Depuis la nuit des temps l’Andalousie et sa capitale Séville célèbre les noces de l’art, de l’histoire et des légendes. On ne compte plus ses gloires. Ici, naquirent Hadrien, empereur de l’immortelle Rome, les peintres Vélasquez et Murillo, le mythe de Don Juan. Ici, Cervantès imagina Don Quichotte lors d’un séjour en prison, Bizet composa « Carmen », Mozart « Les Noces de Figaro » et Rossini son fameux « Barbier ». Sous sa cathédrale, la Giralda, reposerait la dépouille de Christophe Colomb qui prépara ici son expédition…
Ouverte et foisonnante l’Andalousie s’accommode de tous les styles. Le gothique y côtoie le baroque et le maure avec brio, l’opéra cohabite avec le chant populaire, et les ferias endiablées succèdent aux processions solennelles. Elle distille un art de vivre tout de raffinement et de douceur. Patrie de conquistadors et de matadors, elle s’offre en spectacle permanent mais sait aussi ménager des oasis de discrétion et de calme…

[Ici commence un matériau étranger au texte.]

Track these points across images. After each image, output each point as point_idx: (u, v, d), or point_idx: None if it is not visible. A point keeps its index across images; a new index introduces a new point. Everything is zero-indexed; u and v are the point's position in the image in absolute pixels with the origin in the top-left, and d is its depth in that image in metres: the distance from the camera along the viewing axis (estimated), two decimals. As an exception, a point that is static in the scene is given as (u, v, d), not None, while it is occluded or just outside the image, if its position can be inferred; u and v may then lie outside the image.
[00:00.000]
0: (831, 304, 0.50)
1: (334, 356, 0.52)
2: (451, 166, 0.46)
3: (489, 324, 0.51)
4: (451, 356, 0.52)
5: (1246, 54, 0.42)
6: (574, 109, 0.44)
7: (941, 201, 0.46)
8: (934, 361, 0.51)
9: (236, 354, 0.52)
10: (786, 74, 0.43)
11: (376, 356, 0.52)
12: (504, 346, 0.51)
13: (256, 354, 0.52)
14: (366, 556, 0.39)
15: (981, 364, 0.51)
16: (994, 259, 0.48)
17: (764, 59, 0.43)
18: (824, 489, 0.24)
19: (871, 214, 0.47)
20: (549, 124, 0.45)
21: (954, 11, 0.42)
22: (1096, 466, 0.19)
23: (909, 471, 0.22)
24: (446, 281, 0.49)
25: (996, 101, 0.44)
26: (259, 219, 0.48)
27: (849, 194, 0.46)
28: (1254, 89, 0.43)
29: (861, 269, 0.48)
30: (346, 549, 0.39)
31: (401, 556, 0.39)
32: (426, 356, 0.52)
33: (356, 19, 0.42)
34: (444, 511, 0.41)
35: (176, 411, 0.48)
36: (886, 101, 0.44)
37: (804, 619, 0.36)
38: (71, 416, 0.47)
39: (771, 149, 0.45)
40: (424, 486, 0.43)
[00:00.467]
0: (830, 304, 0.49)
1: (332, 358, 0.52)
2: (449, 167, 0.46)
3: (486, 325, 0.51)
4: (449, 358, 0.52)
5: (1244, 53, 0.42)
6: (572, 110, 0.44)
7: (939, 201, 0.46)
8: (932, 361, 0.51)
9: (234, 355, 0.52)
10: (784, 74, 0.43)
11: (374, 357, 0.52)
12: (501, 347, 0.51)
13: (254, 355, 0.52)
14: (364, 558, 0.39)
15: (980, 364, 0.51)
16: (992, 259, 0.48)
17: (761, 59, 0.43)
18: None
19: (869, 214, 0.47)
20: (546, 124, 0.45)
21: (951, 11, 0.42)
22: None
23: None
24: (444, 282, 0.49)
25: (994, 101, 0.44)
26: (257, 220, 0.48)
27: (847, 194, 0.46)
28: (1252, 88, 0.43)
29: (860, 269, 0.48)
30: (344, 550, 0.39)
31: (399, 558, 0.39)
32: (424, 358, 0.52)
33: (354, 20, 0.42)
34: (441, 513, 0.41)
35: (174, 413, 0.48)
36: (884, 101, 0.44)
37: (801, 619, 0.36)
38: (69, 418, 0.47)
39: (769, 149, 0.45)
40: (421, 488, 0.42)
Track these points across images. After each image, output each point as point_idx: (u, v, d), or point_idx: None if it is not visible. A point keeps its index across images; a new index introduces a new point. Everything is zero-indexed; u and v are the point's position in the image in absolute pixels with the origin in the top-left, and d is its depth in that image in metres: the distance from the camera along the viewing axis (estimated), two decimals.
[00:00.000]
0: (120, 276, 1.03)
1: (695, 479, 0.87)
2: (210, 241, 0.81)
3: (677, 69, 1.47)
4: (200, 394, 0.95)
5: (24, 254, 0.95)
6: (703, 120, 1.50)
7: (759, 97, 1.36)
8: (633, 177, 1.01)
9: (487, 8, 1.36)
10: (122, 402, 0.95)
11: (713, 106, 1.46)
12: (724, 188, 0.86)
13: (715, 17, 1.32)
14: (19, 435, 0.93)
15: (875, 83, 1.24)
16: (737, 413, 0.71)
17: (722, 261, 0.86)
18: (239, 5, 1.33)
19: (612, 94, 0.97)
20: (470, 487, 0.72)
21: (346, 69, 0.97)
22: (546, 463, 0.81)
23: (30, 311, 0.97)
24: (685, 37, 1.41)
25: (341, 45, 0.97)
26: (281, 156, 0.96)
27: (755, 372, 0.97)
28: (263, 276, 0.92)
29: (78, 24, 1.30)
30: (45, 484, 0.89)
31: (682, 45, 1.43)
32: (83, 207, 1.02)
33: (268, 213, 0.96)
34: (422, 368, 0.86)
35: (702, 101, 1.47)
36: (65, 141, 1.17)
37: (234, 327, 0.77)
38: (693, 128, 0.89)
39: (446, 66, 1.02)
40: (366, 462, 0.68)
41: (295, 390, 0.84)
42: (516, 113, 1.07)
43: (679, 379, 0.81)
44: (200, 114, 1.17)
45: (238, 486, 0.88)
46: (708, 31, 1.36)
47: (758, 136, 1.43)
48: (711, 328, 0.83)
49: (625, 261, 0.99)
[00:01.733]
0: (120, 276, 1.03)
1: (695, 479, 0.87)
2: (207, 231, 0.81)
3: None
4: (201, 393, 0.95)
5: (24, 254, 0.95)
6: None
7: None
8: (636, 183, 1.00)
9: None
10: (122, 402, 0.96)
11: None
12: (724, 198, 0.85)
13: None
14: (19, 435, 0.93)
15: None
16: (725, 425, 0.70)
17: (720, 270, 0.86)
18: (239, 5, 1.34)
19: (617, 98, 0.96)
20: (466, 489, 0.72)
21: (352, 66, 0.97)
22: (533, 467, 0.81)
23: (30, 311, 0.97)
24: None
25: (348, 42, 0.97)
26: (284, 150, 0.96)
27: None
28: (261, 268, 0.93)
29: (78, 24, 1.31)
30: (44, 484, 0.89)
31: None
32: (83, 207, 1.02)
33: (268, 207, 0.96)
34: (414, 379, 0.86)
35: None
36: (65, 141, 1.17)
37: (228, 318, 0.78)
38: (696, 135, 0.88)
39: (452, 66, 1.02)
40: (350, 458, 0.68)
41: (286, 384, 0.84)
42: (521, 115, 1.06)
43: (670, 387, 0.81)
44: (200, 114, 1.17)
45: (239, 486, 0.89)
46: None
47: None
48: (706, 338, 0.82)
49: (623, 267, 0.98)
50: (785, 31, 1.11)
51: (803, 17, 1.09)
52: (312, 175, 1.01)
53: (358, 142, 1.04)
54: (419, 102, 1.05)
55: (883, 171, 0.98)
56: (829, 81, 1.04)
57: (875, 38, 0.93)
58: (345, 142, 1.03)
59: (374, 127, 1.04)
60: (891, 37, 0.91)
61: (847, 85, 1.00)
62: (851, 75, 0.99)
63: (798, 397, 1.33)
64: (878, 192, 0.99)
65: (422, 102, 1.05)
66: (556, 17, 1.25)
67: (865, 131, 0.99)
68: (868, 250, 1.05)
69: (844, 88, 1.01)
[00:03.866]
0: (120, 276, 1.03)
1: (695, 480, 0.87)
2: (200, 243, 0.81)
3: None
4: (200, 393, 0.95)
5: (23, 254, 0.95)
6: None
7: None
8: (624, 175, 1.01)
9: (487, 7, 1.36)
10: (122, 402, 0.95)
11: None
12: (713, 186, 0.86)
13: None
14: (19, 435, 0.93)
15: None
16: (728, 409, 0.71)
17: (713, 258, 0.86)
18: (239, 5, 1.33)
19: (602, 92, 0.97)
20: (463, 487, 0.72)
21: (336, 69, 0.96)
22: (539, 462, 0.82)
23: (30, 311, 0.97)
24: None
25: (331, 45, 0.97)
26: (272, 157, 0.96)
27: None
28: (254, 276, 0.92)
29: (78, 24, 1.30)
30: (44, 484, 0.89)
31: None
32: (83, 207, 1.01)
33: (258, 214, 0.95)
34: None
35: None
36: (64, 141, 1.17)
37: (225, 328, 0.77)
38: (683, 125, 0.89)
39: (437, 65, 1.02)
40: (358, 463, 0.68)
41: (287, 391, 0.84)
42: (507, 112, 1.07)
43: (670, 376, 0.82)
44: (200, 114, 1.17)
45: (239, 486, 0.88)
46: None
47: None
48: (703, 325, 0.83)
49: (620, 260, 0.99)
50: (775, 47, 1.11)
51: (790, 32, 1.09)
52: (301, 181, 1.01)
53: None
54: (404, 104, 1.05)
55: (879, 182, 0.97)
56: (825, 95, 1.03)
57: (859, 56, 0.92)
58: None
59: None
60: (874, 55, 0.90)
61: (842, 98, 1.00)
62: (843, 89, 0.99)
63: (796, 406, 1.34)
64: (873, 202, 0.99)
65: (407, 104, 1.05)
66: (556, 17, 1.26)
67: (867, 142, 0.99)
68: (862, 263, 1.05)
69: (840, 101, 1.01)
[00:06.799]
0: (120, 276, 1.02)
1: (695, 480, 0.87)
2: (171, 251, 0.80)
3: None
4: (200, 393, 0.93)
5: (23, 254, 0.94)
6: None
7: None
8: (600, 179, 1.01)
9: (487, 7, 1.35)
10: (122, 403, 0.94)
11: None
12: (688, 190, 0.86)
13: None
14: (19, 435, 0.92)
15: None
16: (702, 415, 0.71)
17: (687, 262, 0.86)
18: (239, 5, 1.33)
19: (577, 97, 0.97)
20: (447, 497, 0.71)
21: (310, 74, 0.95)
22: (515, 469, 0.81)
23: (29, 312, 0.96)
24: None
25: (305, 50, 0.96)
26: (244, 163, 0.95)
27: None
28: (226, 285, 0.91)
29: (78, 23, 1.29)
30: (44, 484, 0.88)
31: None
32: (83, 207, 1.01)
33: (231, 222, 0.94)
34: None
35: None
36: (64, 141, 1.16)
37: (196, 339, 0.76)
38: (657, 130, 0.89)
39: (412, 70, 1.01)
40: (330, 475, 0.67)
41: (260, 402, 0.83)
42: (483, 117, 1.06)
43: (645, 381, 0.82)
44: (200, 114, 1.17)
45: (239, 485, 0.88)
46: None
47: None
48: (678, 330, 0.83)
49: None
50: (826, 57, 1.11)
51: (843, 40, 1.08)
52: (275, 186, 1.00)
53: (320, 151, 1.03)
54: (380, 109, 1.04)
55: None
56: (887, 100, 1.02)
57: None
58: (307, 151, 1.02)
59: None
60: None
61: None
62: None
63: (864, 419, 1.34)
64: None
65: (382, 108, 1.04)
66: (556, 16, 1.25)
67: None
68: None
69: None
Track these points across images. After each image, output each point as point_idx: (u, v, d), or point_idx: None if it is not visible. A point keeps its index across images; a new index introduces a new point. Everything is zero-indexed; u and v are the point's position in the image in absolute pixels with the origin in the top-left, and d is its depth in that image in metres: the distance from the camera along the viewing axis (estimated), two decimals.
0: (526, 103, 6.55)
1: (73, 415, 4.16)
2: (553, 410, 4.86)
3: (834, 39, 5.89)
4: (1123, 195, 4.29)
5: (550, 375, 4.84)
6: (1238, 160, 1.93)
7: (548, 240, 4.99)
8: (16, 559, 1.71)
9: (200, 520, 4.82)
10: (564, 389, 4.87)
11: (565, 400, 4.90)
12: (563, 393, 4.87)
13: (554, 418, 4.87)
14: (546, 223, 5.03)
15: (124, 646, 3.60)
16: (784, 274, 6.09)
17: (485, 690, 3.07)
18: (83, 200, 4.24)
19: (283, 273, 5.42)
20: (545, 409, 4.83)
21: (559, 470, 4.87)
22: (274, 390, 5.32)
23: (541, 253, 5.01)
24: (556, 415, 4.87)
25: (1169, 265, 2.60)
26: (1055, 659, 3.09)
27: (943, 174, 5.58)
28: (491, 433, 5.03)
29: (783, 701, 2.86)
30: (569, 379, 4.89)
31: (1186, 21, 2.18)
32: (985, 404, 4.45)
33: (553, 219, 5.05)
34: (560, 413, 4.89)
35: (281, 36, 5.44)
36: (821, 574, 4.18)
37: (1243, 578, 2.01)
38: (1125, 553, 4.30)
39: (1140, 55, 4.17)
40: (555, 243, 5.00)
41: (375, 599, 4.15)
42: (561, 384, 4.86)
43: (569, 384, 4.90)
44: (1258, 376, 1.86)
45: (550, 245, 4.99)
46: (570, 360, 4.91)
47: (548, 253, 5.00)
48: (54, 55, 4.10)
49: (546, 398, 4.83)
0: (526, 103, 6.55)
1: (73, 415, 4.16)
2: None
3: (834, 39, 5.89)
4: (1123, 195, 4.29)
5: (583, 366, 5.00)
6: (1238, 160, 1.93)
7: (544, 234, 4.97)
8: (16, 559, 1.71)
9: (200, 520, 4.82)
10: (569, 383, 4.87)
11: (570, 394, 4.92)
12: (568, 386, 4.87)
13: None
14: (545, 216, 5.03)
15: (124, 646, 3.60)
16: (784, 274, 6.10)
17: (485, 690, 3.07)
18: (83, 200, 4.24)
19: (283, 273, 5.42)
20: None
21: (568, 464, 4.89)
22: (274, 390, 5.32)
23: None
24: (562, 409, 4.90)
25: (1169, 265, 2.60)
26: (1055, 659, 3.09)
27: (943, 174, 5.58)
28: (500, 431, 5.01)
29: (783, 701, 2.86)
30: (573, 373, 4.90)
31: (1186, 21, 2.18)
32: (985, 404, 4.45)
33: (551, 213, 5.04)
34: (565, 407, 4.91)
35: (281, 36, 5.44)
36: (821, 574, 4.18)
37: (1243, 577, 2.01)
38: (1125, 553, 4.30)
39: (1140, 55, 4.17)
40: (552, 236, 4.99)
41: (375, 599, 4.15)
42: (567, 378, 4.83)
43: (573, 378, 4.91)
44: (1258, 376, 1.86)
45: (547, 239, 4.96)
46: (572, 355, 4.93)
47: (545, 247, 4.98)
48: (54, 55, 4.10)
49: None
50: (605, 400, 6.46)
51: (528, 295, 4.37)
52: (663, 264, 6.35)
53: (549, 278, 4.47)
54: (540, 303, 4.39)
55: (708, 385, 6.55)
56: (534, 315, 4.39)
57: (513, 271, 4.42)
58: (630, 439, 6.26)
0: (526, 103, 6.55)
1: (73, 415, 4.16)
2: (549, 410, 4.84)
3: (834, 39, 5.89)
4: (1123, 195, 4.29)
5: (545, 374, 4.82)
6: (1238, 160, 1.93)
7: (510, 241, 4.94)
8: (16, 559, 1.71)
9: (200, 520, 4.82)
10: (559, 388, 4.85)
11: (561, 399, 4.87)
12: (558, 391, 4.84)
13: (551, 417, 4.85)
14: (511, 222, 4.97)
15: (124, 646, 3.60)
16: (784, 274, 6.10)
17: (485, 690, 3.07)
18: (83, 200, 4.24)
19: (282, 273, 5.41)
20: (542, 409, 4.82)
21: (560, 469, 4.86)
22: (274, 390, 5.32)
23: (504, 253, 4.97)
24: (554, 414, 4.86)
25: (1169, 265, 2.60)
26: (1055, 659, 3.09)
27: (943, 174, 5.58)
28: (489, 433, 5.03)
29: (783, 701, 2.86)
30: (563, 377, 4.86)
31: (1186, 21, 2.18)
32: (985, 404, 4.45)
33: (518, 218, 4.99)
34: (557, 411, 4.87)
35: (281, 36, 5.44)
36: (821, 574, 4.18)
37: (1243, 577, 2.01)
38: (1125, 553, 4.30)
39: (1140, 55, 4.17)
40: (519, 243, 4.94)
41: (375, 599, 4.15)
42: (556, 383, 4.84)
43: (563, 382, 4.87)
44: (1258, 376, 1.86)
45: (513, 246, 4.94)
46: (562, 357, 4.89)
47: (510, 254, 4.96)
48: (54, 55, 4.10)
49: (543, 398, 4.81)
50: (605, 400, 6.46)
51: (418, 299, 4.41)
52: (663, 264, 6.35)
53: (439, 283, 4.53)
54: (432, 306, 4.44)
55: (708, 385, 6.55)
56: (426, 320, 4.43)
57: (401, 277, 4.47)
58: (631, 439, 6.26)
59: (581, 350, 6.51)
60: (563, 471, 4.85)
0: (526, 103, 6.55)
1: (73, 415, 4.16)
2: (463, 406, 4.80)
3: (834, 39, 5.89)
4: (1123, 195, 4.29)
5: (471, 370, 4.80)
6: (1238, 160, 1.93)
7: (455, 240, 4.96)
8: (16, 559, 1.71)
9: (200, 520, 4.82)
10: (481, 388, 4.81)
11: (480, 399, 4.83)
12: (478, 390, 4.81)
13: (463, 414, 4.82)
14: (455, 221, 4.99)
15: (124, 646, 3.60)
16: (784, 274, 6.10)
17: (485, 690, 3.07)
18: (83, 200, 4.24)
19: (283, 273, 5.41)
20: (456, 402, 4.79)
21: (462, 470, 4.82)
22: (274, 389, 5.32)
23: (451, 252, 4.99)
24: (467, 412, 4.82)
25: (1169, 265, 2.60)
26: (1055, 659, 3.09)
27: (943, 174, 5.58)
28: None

Dans ses patios privés, dans le parc Maria Luisa, son poumon vert embaumé de jasmin et d’oranger, dans ses jardins arabes, son merveilleux Alcazar, et sur ses places baignées de lumière, comme la plazza de Espaňa qui scintille de toutes ses mosaïques polychromes et de ses azulejos, Séville enchante tous les sens…
C’est au couchant, entre un verre de manzanilla, deux accords de guitare et trois tapas, que l’on ressent le mieux l’humeur sévillane. Au gré des poignées d’olives, du jambon jabugo, vos pas vous conduiront à l’une des nombreuses « tablao de flamenco » où vous profiterez d’un spectacle où les palmas (paumes de mains) claquent, les talons frappent, les jambes s’envolent et les robes virevoltent. Bref, « Qu’est-ce qui fait bouger le cul des Andalouses c’est l’amour… C’est l’amour »…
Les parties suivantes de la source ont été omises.